Entre son maître Starnina, qui le guide dans sa formation, qui l’initie, le guide sur les pas de son destin, Leonora, son amour, sa joie, son entrain, sa passion, le Christ dont les yeux de Giovanni ne savent se détourner, le personnage principal de ce roman est en chemin ; c’est un cheminement intérieur irrésistible vers soi, en dedans de soi, comme si, les événements à l’extérieur n’étaient que la caisse de résonnance de ce parcours intime. « Connais-toi toi-même et tu connaitras l’univers et les dieux », disait Socrate. Nous le voyons, marchant, à la recherche de sa propre lumière, qu’il recherche à faire jaillir dans sa peinture.

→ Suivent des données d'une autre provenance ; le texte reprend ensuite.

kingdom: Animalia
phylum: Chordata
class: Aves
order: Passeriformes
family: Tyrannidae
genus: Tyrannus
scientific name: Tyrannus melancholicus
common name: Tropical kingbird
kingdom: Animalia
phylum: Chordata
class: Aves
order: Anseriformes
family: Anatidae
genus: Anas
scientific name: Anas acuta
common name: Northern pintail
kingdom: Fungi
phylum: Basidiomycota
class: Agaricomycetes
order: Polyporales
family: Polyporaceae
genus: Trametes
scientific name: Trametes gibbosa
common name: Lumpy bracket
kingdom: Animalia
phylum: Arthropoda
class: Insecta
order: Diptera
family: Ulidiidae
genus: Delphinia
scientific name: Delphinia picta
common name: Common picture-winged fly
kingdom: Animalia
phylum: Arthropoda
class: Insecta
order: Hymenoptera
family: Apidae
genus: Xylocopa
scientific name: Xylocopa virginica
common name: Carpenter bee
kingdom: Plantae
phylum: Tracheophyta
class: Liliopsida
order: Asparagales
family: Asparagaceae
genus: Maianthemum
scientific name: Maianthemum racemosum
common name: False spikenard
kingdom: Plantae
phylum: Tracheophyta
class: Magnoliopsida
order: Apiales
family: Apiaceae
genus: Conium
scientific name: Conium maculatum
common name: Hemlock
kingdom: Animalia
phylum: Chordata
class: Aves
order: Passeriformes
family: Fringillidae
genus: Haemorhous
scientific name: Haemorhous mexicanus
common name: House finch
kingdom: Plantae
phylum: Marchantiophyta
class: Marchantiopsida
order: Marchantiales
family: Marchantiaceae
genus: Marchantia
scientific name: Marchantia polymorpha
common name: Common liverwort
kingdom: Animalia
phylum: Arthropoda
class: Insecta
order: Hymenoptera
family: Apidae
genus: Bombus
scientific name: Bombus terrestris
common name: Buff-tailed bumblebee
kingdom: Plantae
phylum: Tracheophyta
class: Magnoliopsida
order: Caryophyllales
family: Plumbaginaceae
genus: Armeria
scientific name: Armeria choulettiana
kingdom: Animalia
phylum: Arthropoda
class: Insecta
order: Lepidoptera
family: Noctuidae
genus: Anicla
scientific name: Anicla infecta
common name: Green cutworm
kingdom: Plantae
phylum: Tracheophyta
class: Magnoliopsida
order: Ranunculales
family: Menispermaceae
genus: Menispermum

Vous avez déjà dû croiser de ces saints qui marchaient dans la rue sans porter d’auréole mais dont la lumière vous a plus impressionné que celle de tous les saints stéréotypés de la Légende dorée. C’est cette lumière que je voudrais réussir à rendre. »
Mais c’est aussi un roman sur la peinture. Sans être peintre elle-même, Pauline de Préval sait parfaitement nous guider dans ces moments de formation d’un artiste en devenir, apprenant les techniques des couleurs, les perspectives, tout ce qui, concernant la maîtrise, en fera un bon artisan, recherchant surtout l’intuition, le geste qui guidera la création d’un œuvre originale, marquante, forte.
Surtout n’oublie jamais que la peinture n’est pas d’abord une question de technique, mais de vision. »
Ce roman, très court, marque toutefois une belle densité, suivant pas à pas ce personnage énigmatique, se révoltant contre son maître, perdant sa bien-aimée dans une épidémie de peste, accomplissant un chemin long et douloureux vers la lumière, cette recherche mystérieuse du Bien contre le Mal, bien évidemment ; la recherche de Dieu, très certainement aussi, qu’il croit avoir perdu, alors même, que c’est la lumière qui le recherche, cette lumière qu’il recherche au-dehors, ignorant qu’elle n’est jamais qu’en lui-même, au plus profond de son être, cachée, enfouie, comme le serait Dieu, attendant dans les plis de la mémoire, que Giovanni se souvienne, comptant sur le long cheminement à Florence, puis loin d’elle, dans le plus profond de son être, qu’elle soit découverte, telle une maïeutique guidée par la peinture, et les couleurs, en quête de faire surgir la lumière.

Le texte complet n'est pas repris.